Start of Available records

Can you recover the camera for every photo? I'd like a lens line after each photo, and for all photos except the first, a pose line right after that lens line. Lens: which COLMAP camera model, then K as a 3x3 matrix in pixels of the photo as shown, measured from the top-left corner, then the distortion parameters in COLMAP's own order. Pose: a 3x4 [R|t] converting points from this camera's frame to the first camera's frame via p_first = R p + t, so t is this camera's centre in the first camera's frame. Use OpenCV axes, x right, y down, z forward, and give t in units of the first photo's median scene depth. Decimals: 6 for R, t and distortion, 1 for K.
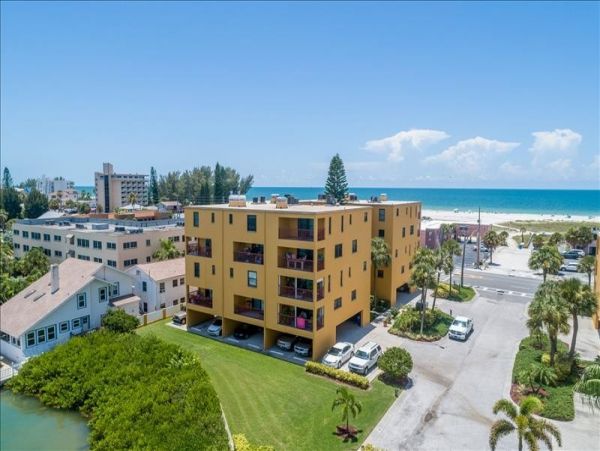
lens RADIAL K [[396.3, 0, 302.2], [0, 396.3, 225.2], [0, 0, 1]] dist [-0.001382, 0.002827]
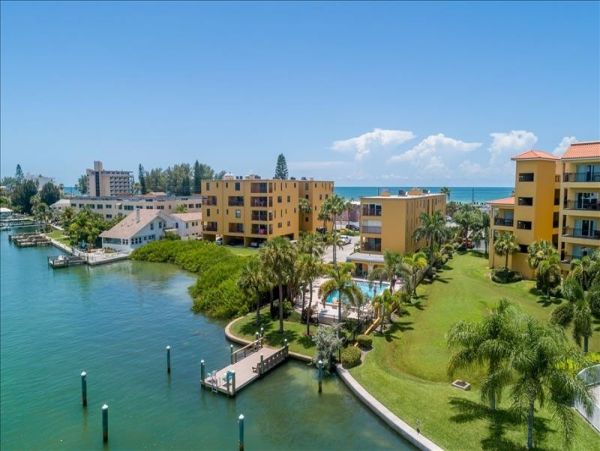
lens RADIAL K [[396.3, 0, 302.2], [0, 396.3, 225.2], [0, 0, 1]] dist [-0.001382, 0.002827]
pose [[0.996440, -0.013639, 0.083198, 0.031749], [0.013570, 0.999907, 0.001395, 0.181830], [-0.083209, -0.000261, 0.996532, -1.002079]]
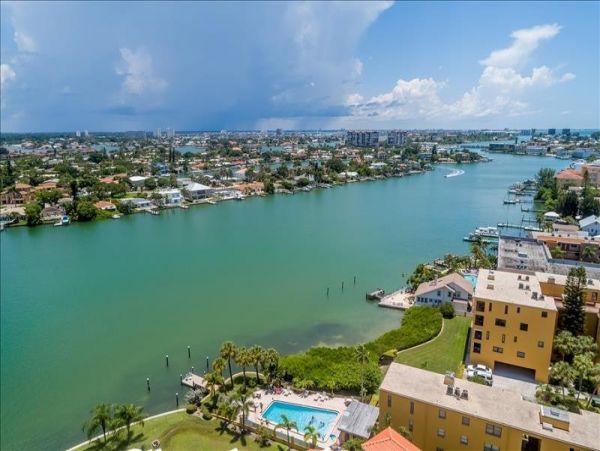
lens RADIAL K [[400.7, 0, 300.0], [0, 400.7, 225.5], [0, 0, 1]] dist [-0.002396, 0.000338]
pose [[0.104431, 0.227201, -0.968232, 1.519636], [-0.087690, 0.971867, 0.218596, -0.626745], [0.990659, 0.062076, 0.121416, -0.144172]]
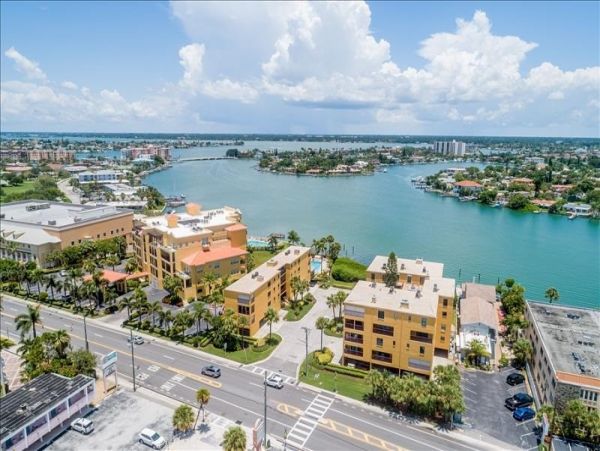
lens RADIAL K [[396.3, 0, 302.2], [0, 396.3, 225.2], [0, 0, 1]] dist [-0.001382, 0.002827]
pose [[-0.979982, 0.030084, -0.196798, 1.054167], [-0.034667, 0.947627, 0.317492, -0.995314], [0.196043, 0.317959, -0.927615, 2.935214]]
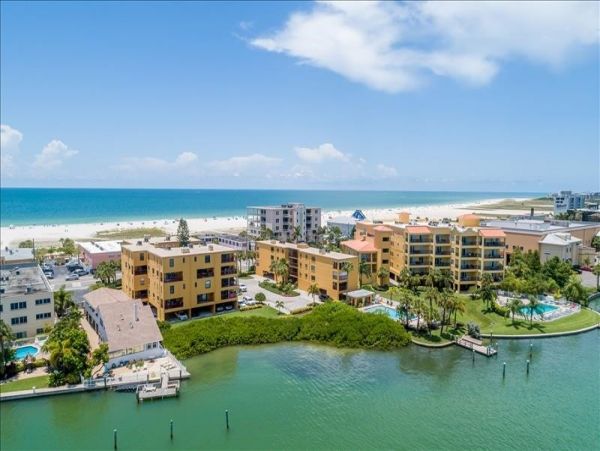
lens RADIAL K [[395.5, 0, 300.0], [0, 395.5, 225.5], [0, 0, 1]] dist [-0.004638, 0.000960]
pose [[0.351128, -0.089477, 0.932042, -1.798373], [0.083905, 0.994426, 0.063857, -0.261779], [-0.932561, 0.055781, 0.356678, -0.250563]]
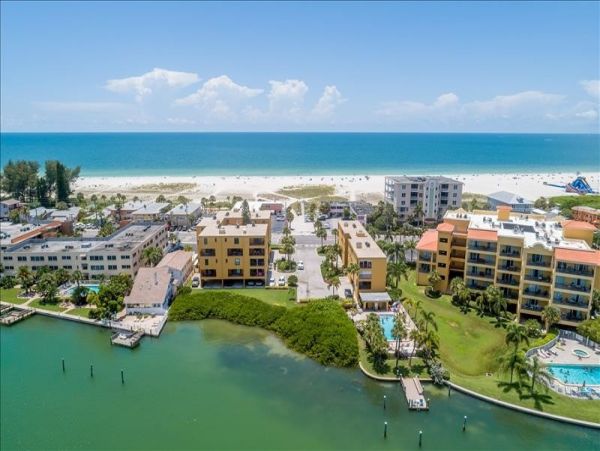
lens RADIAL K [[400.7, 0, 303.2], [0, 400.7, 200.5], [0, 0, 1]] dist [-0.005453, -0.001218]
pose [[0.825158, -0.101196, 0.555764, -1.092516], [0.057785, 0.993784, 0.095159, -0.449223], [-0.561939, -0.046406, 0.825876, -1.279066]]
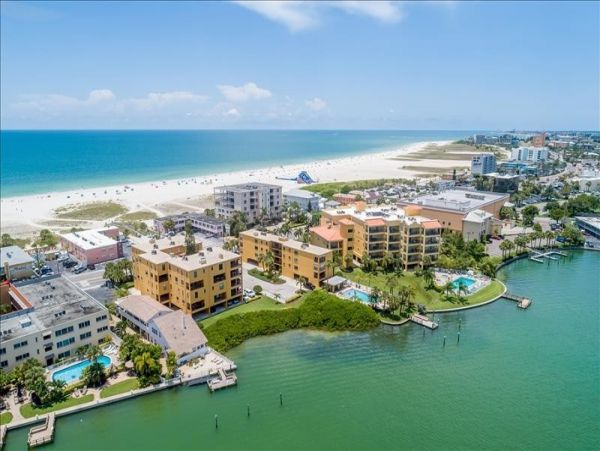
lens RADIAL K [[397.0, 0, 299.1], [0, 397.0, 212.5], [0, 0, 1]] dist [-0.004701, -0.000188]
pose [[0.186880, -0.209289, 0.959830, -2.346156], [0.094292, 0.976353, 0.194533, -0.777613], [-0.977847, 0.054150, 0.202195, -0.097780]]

End of Available records
Start of Available records

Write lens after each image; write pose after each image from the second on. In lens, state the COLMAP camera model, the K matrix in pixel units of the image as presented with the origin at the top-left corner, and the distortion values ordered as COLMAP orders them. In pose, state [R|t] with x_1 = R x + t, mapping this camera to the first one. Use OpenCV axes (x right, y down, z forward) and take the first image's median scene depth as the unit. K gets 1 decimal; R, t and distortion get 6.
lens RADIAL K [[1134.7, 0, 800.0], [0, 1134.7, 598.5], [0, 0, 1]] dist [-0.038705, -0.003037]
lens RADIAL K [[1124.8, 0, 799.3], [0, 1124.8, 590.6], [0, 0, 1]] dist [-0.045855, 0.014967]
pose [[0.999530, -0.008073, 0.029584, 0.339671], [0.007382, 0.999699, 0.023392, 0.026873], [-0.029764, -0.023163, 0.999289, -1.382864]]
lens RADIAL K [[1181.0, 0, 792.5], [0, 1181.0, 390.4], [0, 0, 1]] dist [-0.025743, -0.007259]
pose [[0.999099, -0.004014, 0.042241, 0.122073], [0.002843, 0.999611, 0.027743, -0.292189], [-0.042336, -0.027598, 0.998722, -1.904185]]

End of Available records
Start of Available records

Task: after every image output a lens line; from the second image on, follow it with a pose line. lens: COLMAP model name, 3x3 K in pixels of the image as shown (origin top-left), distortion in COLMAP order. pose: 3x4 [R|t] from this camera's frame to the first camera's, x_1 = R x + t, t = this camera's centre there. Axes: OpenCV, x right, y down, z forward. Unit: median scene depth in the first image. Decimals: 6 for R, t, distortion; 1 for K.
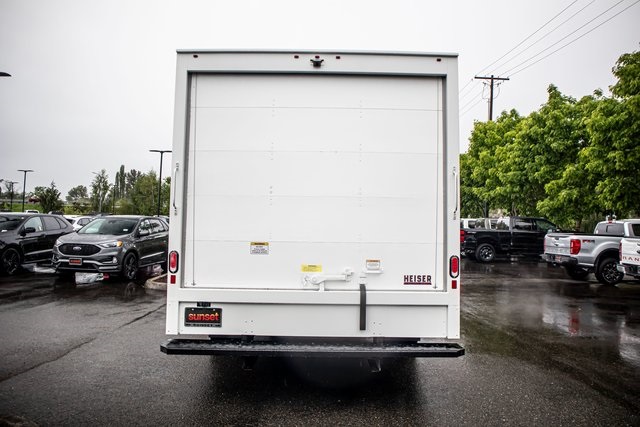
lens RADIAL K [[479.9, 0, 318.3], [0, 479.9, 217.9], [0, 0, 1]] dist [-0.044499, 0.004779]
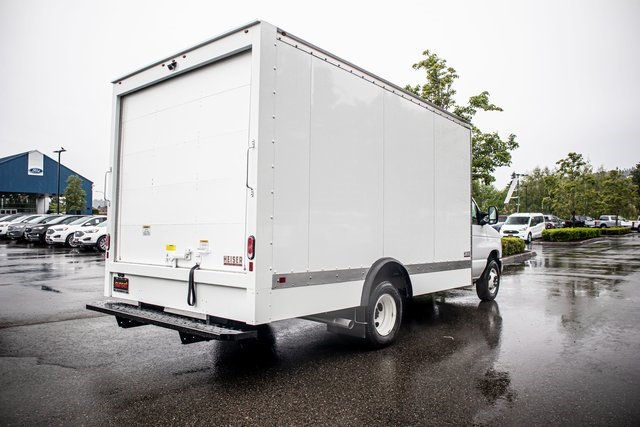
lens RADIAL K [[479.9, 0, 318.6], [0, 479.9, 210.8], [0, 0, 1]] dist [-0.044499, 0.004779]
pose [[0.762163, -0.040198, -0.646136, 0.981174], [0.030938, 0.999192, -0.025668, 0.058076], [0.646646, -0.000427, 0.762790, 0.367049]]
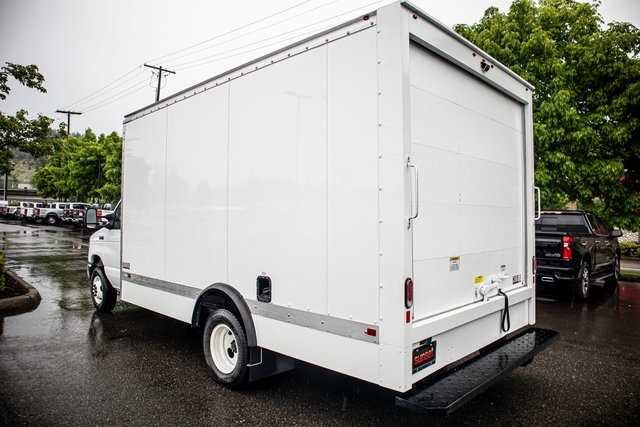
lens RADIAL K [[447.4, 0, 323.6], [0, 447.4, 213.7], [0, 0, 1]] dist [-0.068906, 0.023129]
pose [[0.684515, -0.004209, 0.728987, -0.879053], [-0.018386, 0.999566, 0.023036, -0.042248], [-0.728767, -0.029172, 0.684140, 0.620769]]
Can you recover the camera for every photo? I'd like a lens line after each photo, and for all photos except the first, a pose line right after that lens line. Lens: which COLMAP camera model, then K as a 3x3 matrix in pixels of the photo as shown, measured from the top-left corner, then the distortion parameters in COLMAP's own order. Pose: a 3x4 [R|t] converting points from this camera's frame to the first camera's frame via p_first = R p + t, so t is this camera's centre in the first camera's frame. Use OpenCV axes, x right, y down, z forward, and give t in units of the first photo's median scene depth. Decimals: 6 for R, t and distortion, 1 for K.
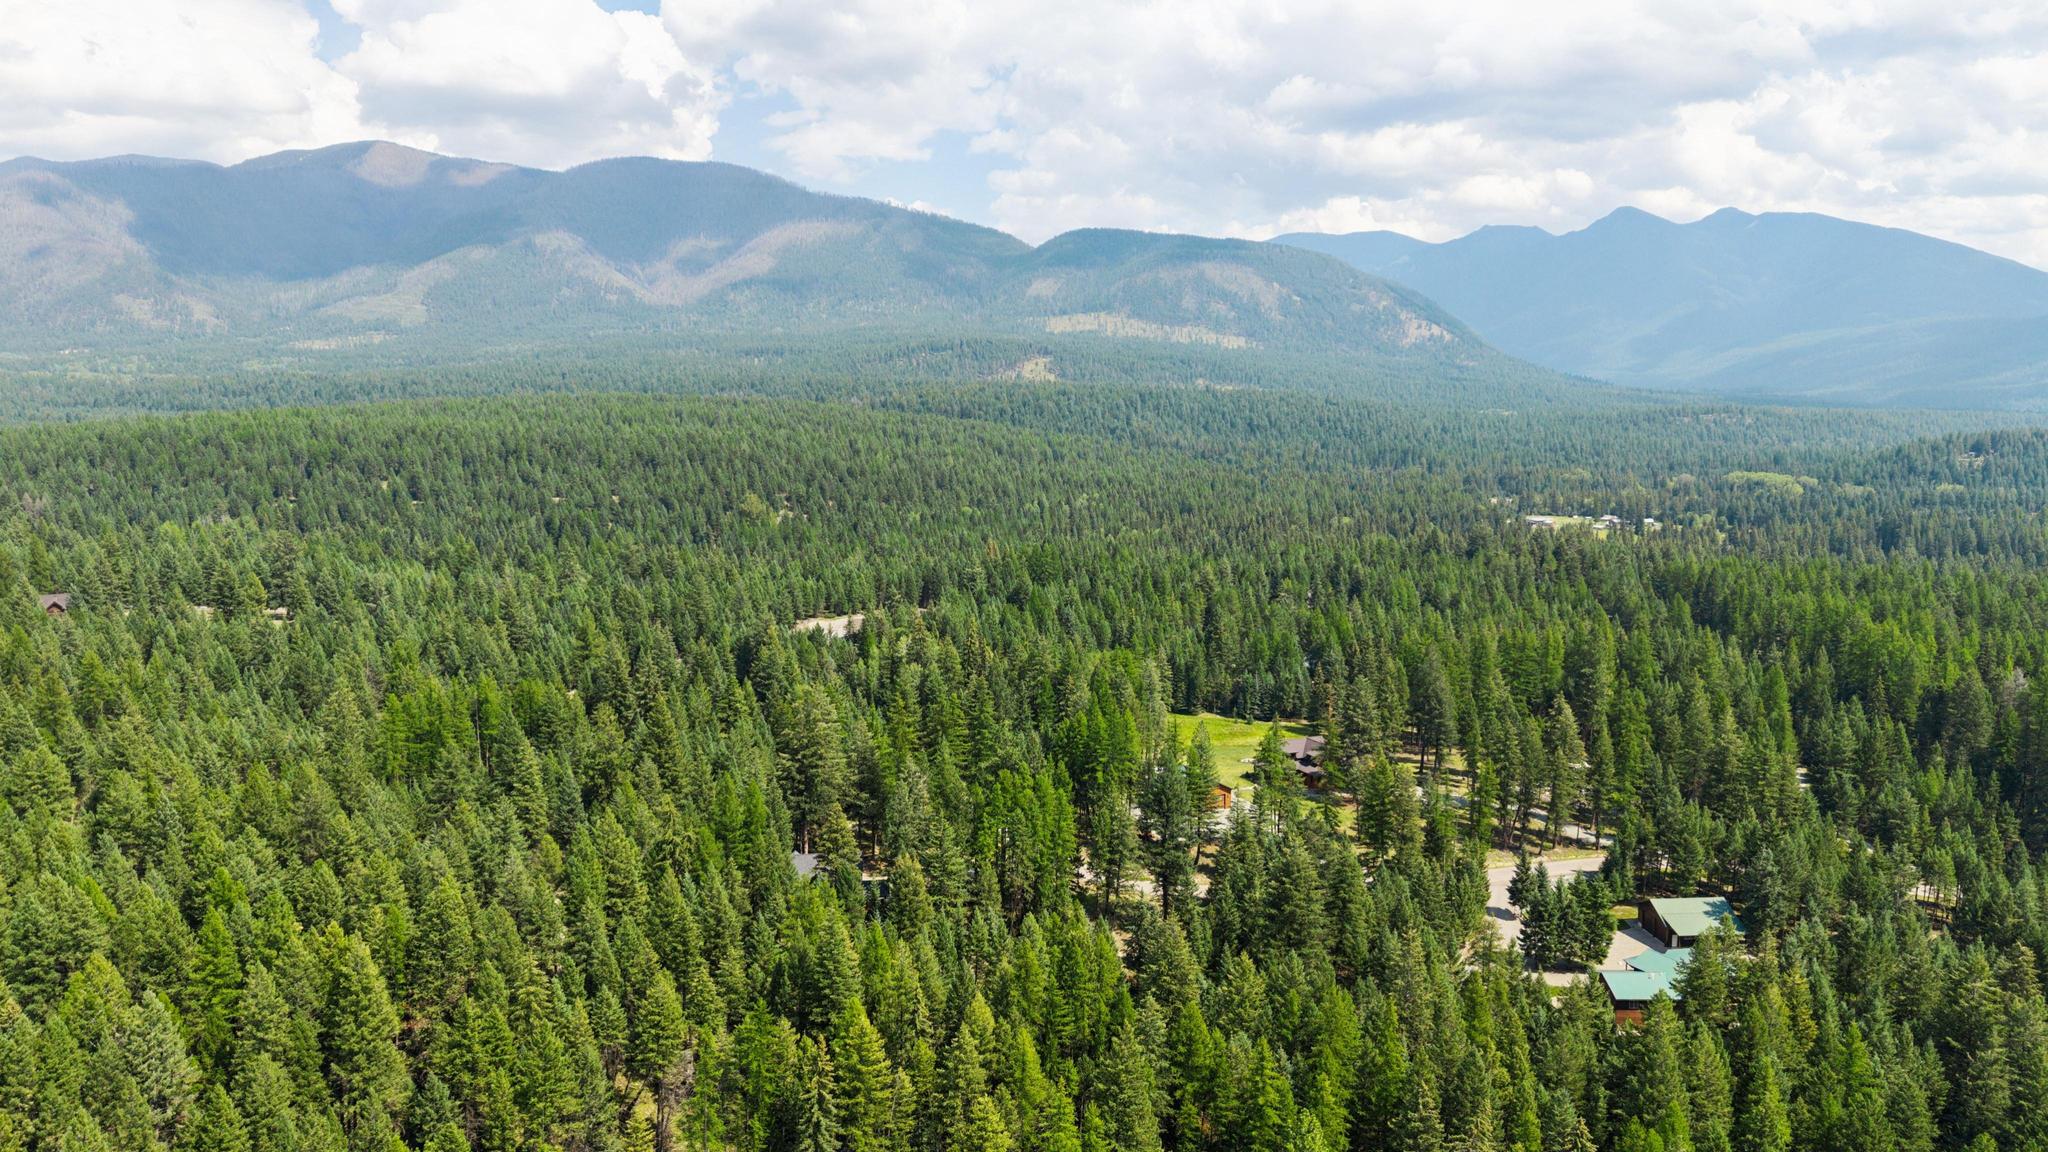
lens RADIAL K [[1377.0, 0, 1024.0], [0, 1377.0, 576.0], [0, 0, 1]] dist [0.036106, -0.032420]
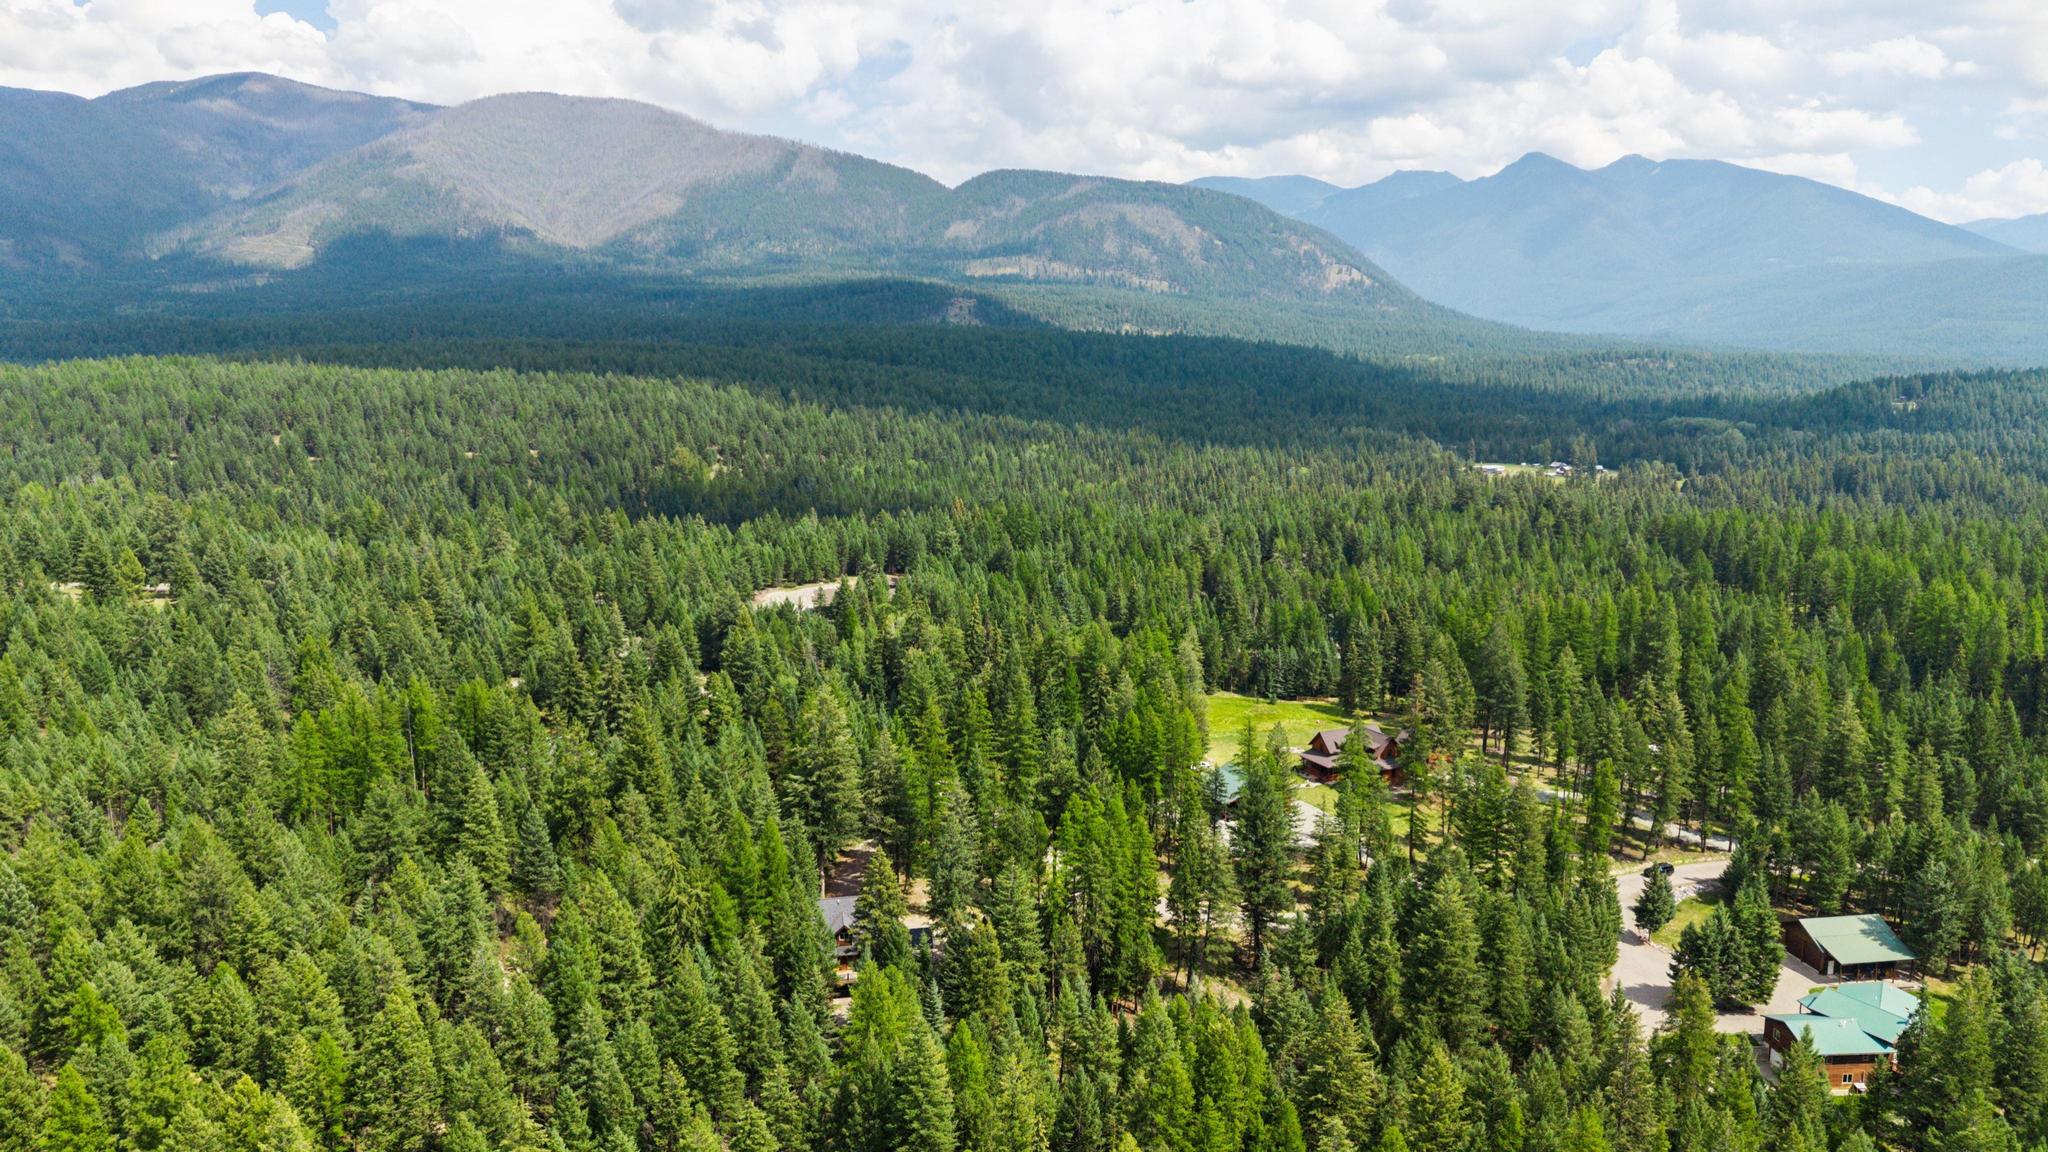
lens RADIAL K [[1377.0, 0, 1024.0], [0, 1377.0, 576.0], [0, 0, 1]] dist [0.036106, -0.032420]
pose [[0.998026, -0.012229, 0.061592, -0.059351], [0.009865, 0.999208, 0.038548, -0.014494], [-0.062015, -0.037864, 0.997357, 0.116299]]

End of Available records

--- Your instructions ---
Turn the rows from the line with "Task: after every" up to and including the line with "-0.029172, 0.684140, 0.620769]]" into a two-column CSV with the headers text and answer. Give one line per text and its answer, put each field in quotation marks, replace line breaks with spaces, and leave out the pictures.

--- Result below ---
text,answer
"Task: after every image output a lens line; from the second image on, follow it with a pose line. lens: COLMAP model name, 3x3 K in pixels of the image as shown (origin top-left), distortion in COLMAP order. pose: 3x4 [R|t] from this camera's frame to the first camera's, x_1 = R x + t, t = this camera's centre there. Axes: OpenCV, x right, y down, z forward. Unit: median scene depth in the first image. Decimals: 6 for R, t, distortion; 1 for K.","lens RADIAL K [[479.9, 0, 318.3], [0, 479.9, 217.9], [0, 0, 1]] dist [-0.044499, 0.004779] lens RADIAL K [[479.9, 0, 318.6], [0, 479.9, 210.8], [0, 0, 1]] dist [-0.044499, 0.004779] pose [[0.762163, -0.040198, -0.646136, 0.981174], [0.030938, 0.999192, -0.025668, 0.058076], [0.646646, -0.000427, 0.762790, 0.367049]] lens RADIAL K [[447.4, 0, 323.6], [0, 447.4, 213.7], [0, 0, 1]] dist [-0.068906, 0.023129] pose [[0.684515, -0.004209, 0.728987, -0.879053], [-0.018386, 0.999566, 0.023036, -0.042248], [-0.728767, -0.029172, 0.684140, 0.620769]]"